Crypto news

21.06.2026
22:30

Bitcoin volatility, cryptocurrency recognition in Russia, and EU regulatory pressure: weekly recap

Weekly Summary

The past week on the crypto market was eventful, although the first cryptocurrency did not show a significant price change over the seven-day period. The main themes were sharp but short-term bitcoin fluctuations against a geopolitical backdrop, an important legal recognition in Russia, and a stern reminder from the European regulator about the imminent entry into force of new rules of the game.

Bitcoin: A Rollercoaster Ride Without a Change in Final Price

The week began with confident growth: from levels near $64,000, the rate soared to a local high of $67,278. The catalyst was news of a potential truce between the US and Iran, which instilled optimism in the risky asset market. However, the joy was short-lived. The market quickly realized the fragility of the agreements, and additional pressure came from fundamental bearish factors, particularly weak institutional demand.

After the Federal Reserve meeting, which kept the rate at 3.5-3.75% and hinted at a possible hike, bitcoin broke through the $64,000 support. By Friday, amid new uncertainty in the Middle East, the price fell to $62,000. However, the weekend brought a rebound: the American delegation did go to negotiations, and cheaper oil redirected capital into cryptocurrencies, returning bitcoin to just above $64,000.

As a result, the week closed with virtually no change in BTC price. This allowed altcoins to show more impressive dynamics: Solana gained 8.6%, Ethereum — 3.5%, and the Hyperliquid token rose nearly 12%. Against this backdrop, the Fear and Greed Index rose slightly — from 18 to 23 points — but still remains in the "extreme fear" zone, indicating continued high market nervousness.

Russia: Cryptocurrency Recognized as an Object of Theft

The key event for the Russian jurisdiction was the decision of the Plenum of the Supreme Court of the Russian Federation. On June 16, amendments were made to the 2002 ruling on judicial practice in cases of theft, robbery, and assault. The list of objects of theft officially includes digital rubles, digital rights, and, most importantly, digital currency.

This decision has far-reaching consequences. It clearly defines the legal status of cryptocurrency for the purposes of criminal prosecution, equating it with traditional property. The court also clarified that the theft of non-cash funds is considered completed at the moment the money is debited from the victim's account. This is an important step towards forming a uniform law enforcement practice, which will undoubtedly affect the work of law enforcement agencies.

Europe Tightens the Screws: MiCA in Action

The European regulator ESMA reminded crypto companies of a strict deadline: from July 1, all service providers without a MiCA license must cease servicing clients from the EU. The regulator requires advance preparation of plans for winding down business, which effectively means blocking accounts for users of unlicensed exchanges.

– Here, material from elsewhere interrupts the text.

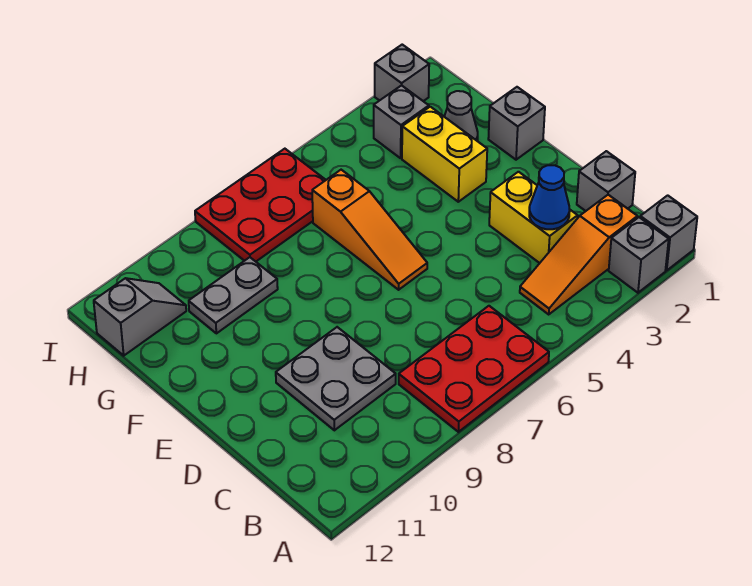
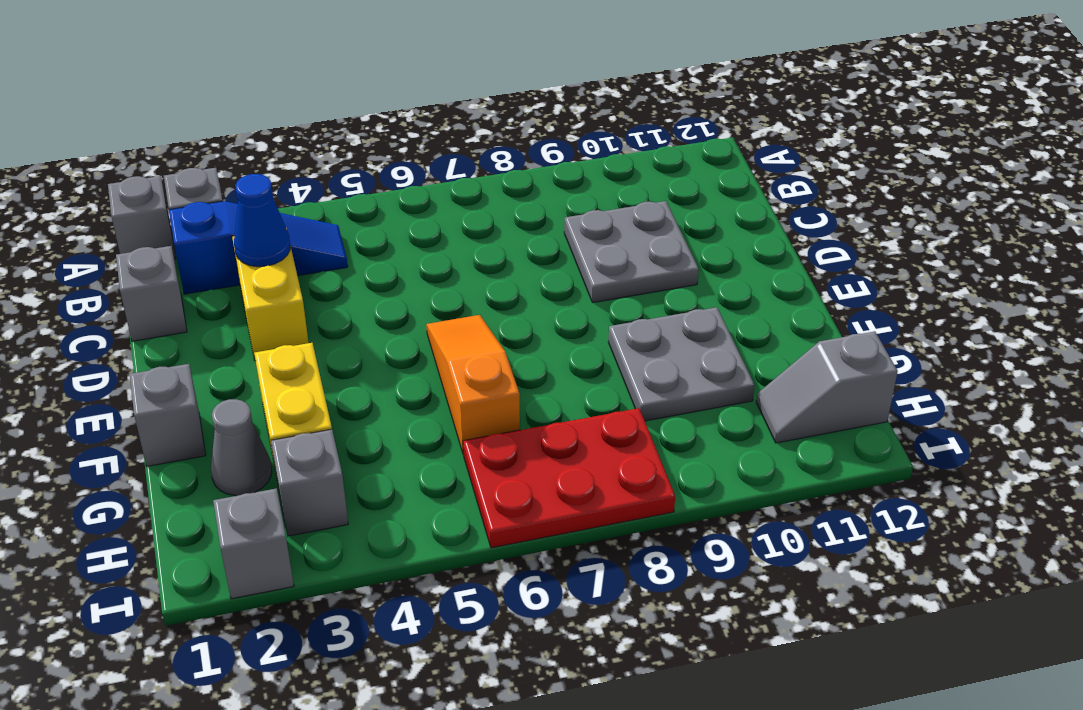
red 2x3 plate [399,306,549,432] -> none
orange 1x3 slope [520,195,637,314] -> blue 1x3 slope [169,201,348,294]
grey 1x2 plate [189,257,278,333] -> grey 2x2 plate [608,307,755,421]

According to estimates, only 194 companies out of approximately 3,000 previously operating in the region had received official permission by May. It is expected that about 75% of old platforms will leave the European market. This means a massive "cleanup" is coming that will affect millions of users, and they should take care in advance to withdraw funds from unprepared platforms.

Expert Opinion

The week clearly demonstrated that the market remains extremely sensitive to geopolitical signals, while fundamental factors such as ETF outflows and Fed macroeconomic policy exert more sustained pressure. The recognition of cryptocurrency as an object of theft in Russia is a double-edged sword: on the one hand, it increases investor protection; on the other, it creates a basis for tightening control. And the European market is entering a new era that will likely reduce the number of available services but increase requirements for their reliability.